The annual $217 expense is just one of several changes to the program’s criteria and procedures unanimously approved by the Claremont City Council last week. The changes were enacted after a resolution drafted by the architectural commission in September.
Through the newly-introduced fees, given support by Claremont Heritage, city officials hope to make up for costs associated with the staff time used in annual reviews of the historic homes on contract.
“There is no mechanism for recovering the costs right now,” said associate planner Joanne Hwang, who estimated 2.2 hours of staff time per review.
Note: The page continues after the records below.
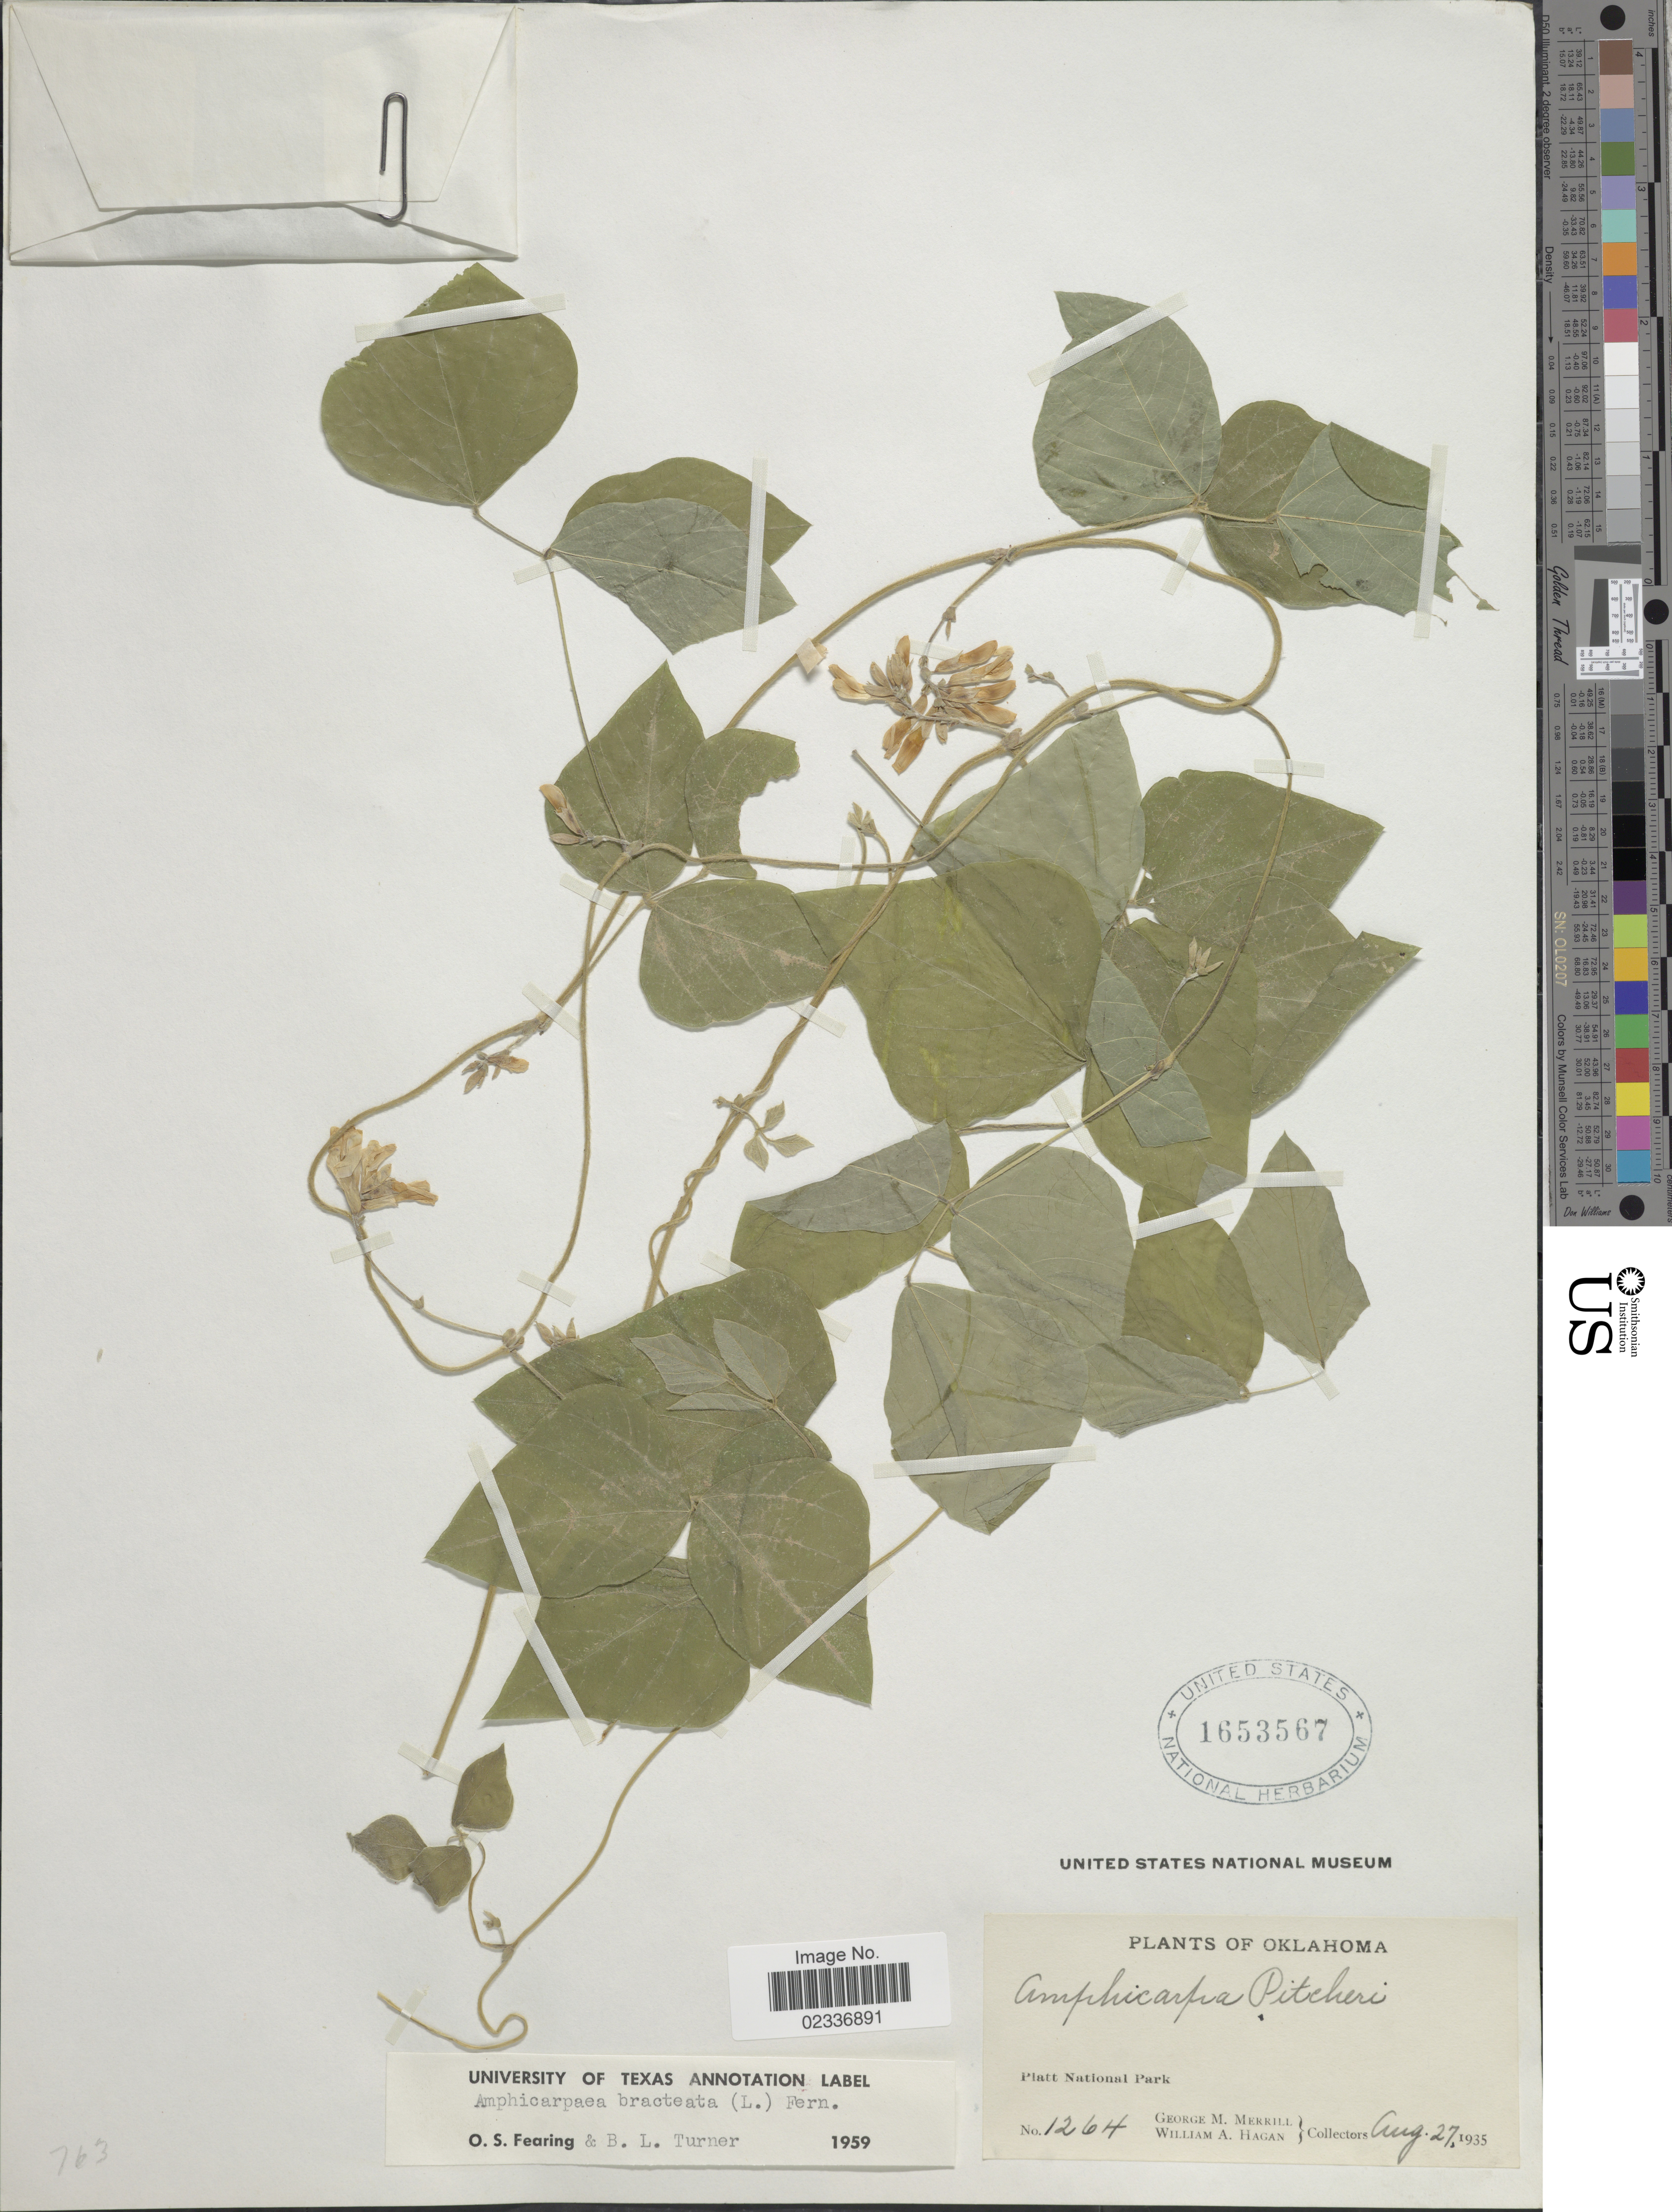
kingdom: Plantae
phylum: Tracheophyta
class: Magnoliopsida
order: Fabales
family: Fabaceae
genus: Amphicarpaea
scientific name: Amphicarpaea bracteata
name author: (L.) Fernald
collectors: G. M. Merrill & W. Hagan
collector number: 1264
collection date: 1935-08-27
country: United States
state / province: Oklahoma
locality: Platt National Park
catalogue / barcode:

Through the Mills Act, enacted statewide in 1972, owners of eligible historic homes may enter into a property agreement with the city to preserve and maintain their homes. Those accepted into the program are granted a property tax deduction. Each local government establishes its own criteria for participation in the city Mills Act program. In 2000, the city of Claremont contracted with those homeowners who had a historic home in danger of deterioration or demolition. The criteria were expanded in 2009 to include all homes listed on the city’s historic register, which includes about 500 single-family residences.
Though participants will now be subject to new costs, the benefits continue to make the program a profitable venture for eligible homeowners, according to Ms. Hwang. The application is hardly a deterrent as members of the program receive an estimated $4000 in property tax savings, she says.
In addition to approving the new application fee, the council made several changes to qualifying criteria for the program. In order to apply in the past, homeowners were required to propose a list of “significant improvements” to the home that would not impact the “architectural, historical or aesthetic integrity.” However, many found the term very subjective, according to Ms. Hwang.
“It does not provide a clear guideline,” she said.
The adopted resolution separates the term “significant improvements” into 2 categories to clear confusion. Improvements must now be both quantitative and qualitative: the cost of improvements must match the tax savings to be received in the first 10 years of the program contract and will not include minor or routine fixes like tree trimming, replacement of a water heater or air-conditioning unit, etc.
Owners will also now be notified when the application review exceeds $1000, instead of the previous cap of $1500.
“This is consistent with the current practice,” Ms. Hwang said.
Other updates include providing applications with more general information such as how the program deposit will work, and the option of opting out of the application process.